*Records from a data source*
# # #
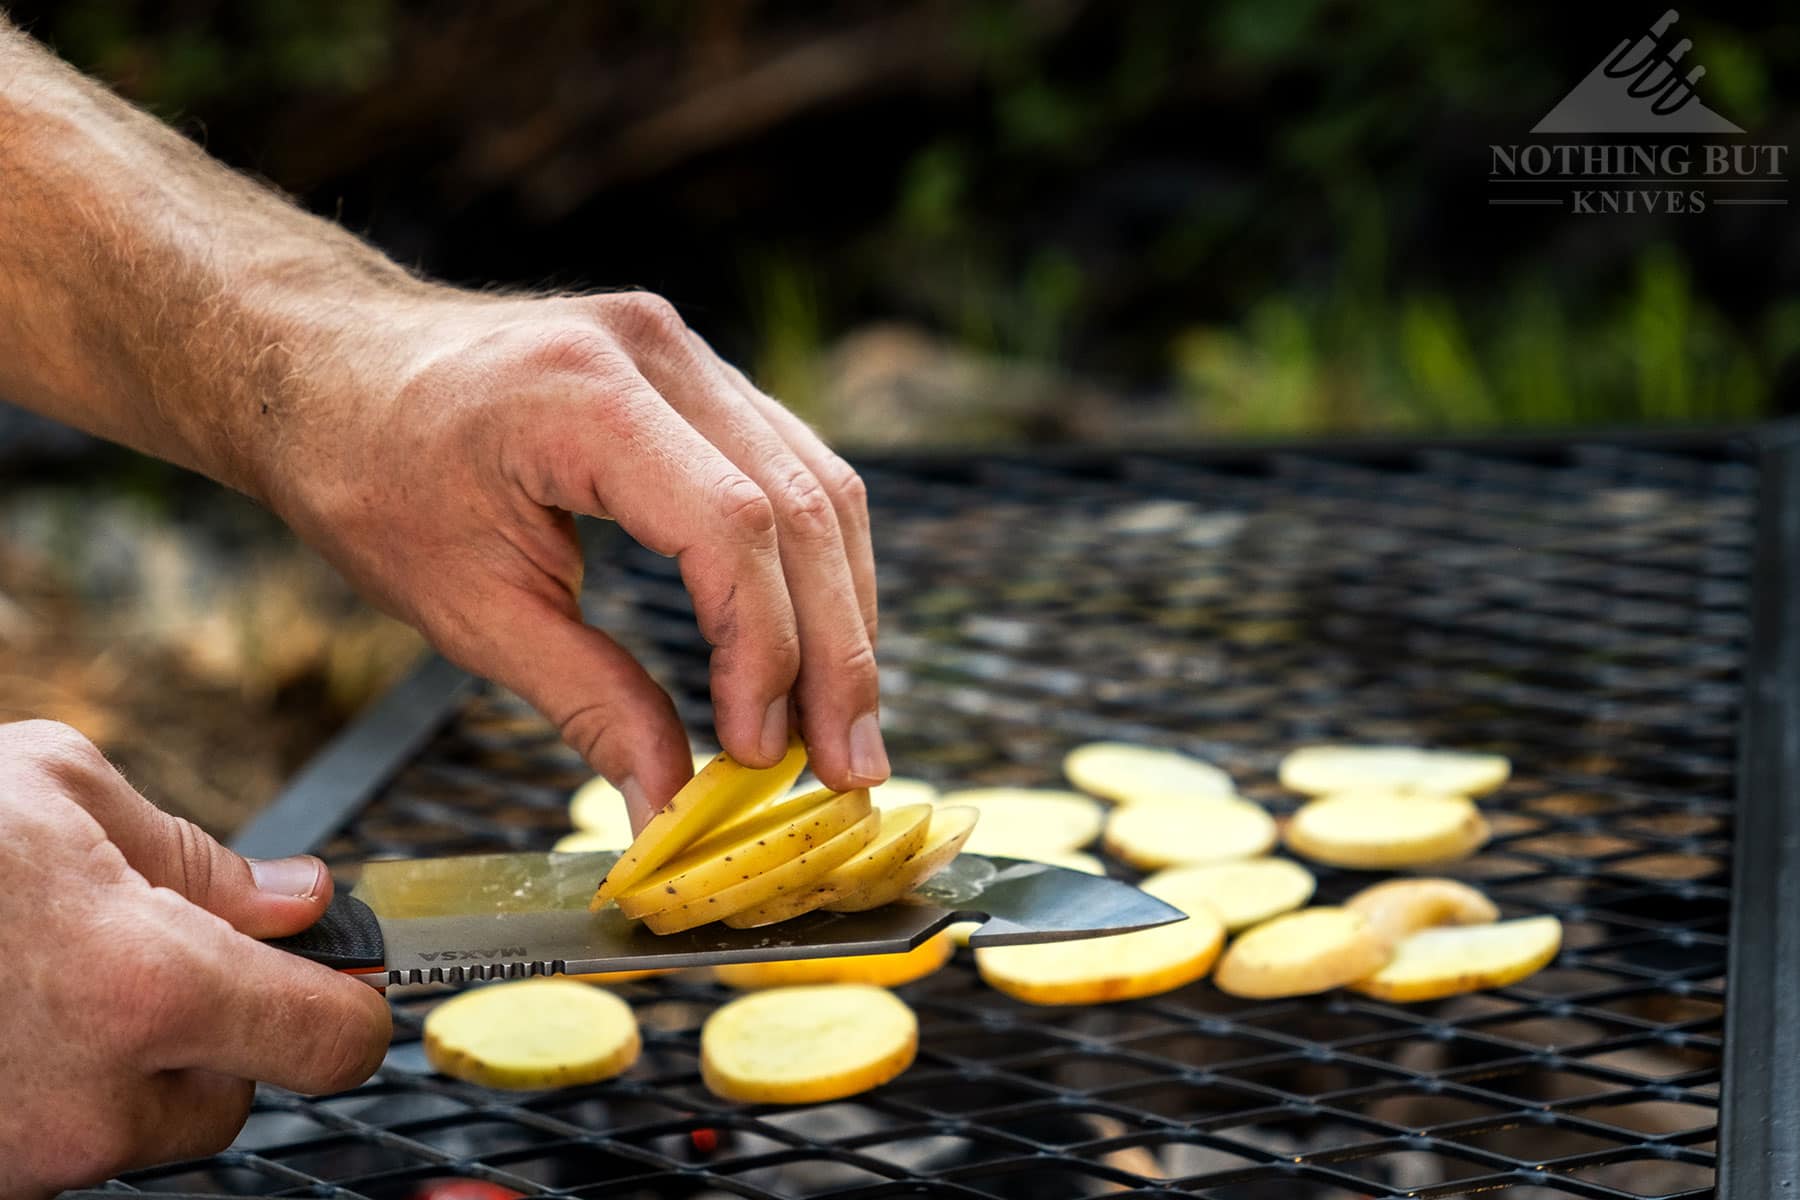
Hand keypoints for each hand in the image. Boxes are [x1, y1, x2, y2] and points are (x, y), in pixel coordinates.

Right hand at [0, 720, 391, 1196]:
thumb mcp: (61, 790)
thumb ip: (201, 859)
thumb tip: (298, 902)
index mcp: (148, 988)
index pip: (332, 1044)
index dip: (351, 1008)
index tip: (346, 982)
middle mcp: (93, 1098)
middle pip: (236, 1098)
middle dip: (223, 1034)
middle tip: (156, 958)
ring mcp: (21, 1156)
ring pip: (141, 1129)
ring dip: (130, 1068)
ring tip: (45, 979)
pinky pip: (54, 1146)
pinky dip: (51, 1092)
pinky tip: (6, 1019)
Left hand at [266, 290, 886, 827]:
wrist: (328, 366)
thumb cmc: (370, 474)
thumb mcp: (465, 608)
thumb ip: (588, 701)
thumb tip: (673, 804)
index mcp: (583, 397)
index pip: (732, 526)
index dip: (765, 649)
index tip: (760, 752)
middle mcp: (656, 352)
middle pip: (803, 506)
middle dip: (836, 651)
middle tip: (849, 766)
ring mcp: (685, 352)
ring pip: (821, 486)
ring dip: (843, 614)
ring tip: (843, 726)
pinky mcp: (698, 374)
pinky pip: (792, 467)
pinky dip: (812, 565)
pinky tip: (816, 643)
# # #
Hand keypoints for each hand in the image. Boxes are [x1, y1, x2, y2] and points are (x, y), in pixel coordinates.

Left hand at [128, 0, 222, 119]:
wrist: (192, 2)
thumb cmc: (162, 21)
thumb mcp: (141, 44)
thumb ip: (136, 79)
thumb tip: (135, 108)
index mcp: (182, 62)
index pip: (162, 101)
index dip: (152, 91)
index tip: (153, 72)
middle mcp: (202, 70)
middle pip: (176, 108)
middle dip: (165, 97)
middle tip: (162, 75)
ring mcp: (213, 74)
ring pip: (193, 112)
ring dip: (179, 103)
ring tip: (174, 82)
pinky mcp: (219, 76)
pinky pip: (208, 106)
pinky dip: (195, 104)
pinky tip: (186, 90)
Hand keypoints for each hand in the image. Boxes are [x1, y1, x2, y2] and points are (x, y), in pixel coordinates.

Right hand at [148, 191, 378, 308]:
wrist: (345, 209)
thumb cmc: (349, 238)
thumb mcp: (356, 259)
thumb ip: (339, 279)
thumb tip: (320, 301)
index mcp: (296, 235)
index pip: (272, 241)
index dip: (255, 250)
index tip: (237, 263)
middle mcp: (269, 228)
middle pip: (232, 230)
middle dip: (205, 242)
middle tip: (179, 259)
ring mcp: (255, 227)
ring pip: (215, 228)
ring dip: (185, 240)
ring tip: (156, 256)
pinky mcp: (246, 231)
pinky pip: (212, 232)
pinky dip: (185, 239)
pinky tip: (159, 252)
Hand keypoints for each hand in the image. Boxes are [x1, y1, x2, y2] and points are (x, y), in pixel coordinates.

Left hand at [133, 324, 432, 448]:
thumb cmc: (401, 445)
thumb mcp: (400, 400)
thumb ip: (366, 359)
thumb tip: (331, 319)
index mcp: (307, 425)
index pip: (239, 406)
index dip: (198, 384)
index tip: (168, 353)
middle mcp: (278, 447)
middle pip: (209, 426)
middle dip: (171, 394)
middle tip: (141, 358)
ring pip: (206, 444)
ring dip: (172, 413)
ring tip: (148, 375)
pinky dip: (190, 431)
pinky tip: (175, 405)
# # #
*TASK TO COMPLETE*
Using the entries above, give again exactly the lines from the line holding "pinky pip: (208, 106)" through the line holding "index tip: (237, 263)". Include both end lines and nothing else.

*OUTPUT OF THE EXERCISE*
pinky pip: (208, 106)
pinky dip: (195, 104)
pinky tip: (186, 90)
Hand keypoints for each hand in the image. Boxes are [x1, y1, x2, y2] and points are (x, y), in pixel coordinates.

Right hand at [148, 191, 378, 308]:
wrist: (345, 209)
thumb cmc: (349, 238)
thumb mcp: (356, 259)
thumb ip: (339, 279)
thumb tip: (320, 301)
index mcp: (296, 235)
index pip: (272, 241)
index dip: (255, 250)
index tip: (237, 263)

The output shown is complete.